He said no more then, and rarely spoke of the man afterwards. Davenport was not a communicative man, and there was nothing noteworthy in his silence.

After her husband's death she went through his papers, and found evidence of a much closer intimacy between Fahey and him than she had till then suspected. There was no clear evidence in these documents. They were partly in her husband's handwriting, partly in Fahey's. There was an air of mystery in them, and she was certain many passages of them were figurative. But one dreadful secret she learned from them beyond all doubt: Louis Davenport had not come by his money fairly, and Fahey was an accomplice in his schemes. When leaving London for the Continent, she had carried those papers with her unread. There she opened them, with a view to destroying them, and burned them in terrified haste. She had never suspected her husband of dishonest actions. Now she felt perfectly sure he had come by his money foully. How, she did not know. The man had been her husband, and she would shield his memory from shame; but she would touch none of his money, let who would have it, when she got back to London.

She was convinced Fahey had not thrown himself into the Puffing Hole for love of her, or because he was insane, but solely and simply because he and her husband were mixed up in crimes of some kind, and Fahey preferred death to discovery on his own part, and on her part too; for she would suffer from the exposure of her husband, and Fahey had nothing to expect from her. There was still a want of clearness and precision about the whole affair. But on her way back from France, she had no doubt her theory was right in the main.

Before the inquest she had been in horror of revealing in court the history of the treatment she had received at the hands of Blake, and the bare notion that she, being then a married woman, had driven this man Fahey in a frenzy of self-sacrifice or devotion to drown himself, filled her mind with thoughts of shame and anguish, the contemplation of which nearly took away her own reason. She had contemplated making away with herself rather than face the ordeal of the court. She had been a recluse for years, and haughty in her consciousness of unblameableness all her life.

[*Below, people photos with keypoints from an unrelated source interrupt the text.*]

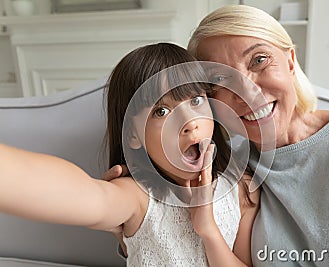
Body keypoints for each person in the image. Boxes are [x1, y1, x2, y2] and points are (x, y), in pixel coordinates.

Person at [106, 5, 329, 266]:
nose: (245, 92)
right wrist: (127, 226)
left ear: (290, 61)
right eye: (220, 79)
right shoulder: (229, 172)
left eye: (259, 60)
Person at [0, 43, 260, 267]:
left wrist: (208, 229)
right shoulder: (137, 196)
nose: (189, 122)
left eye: (195, 101)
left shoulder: (240, 188)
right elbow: (80, 194)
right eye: (162, 111)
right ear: (133, 135)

On her return to London she heard the rumour of this apparition at the Puffing Hole. Phelan had told of the apparition to several people in Kilbarry. The news of it had got into the local papers, and London papers copied the account. No name was given but Fahey's, and attached to his name was a brief history of Fahey's disappearance years ago.

Upon these two discoveries she resolved to go to Ireland and renounce all claim to the fortune her husband had left her. There could no longer be in her mind any doubt that her husband's fortune, or a portion of it, had been obtained by fraud. At Paulton's she met O'Brien, who, on the way to Ireland, told her he himself had seen Fahey.

She was now quite sure Fahey was still alive. The horrible suspicion had taken hold of her mind that Fahey had, after keeping in hiding for years, poisoned her husband for her sake! In the light of her belief that Fahey still lived, the theory that her husband had poisoned himself while of unsound mind was absurd to her.

Before setting out this day for the Black Rock she opened a drawer of her late husband's, took out a revolver she knew to be loaded, and dropped it into her pocket.

When she left the edge of the Black Rock she walked carefully to the cliff and ascended by the path.

When she reached the level of the downs she gazed round.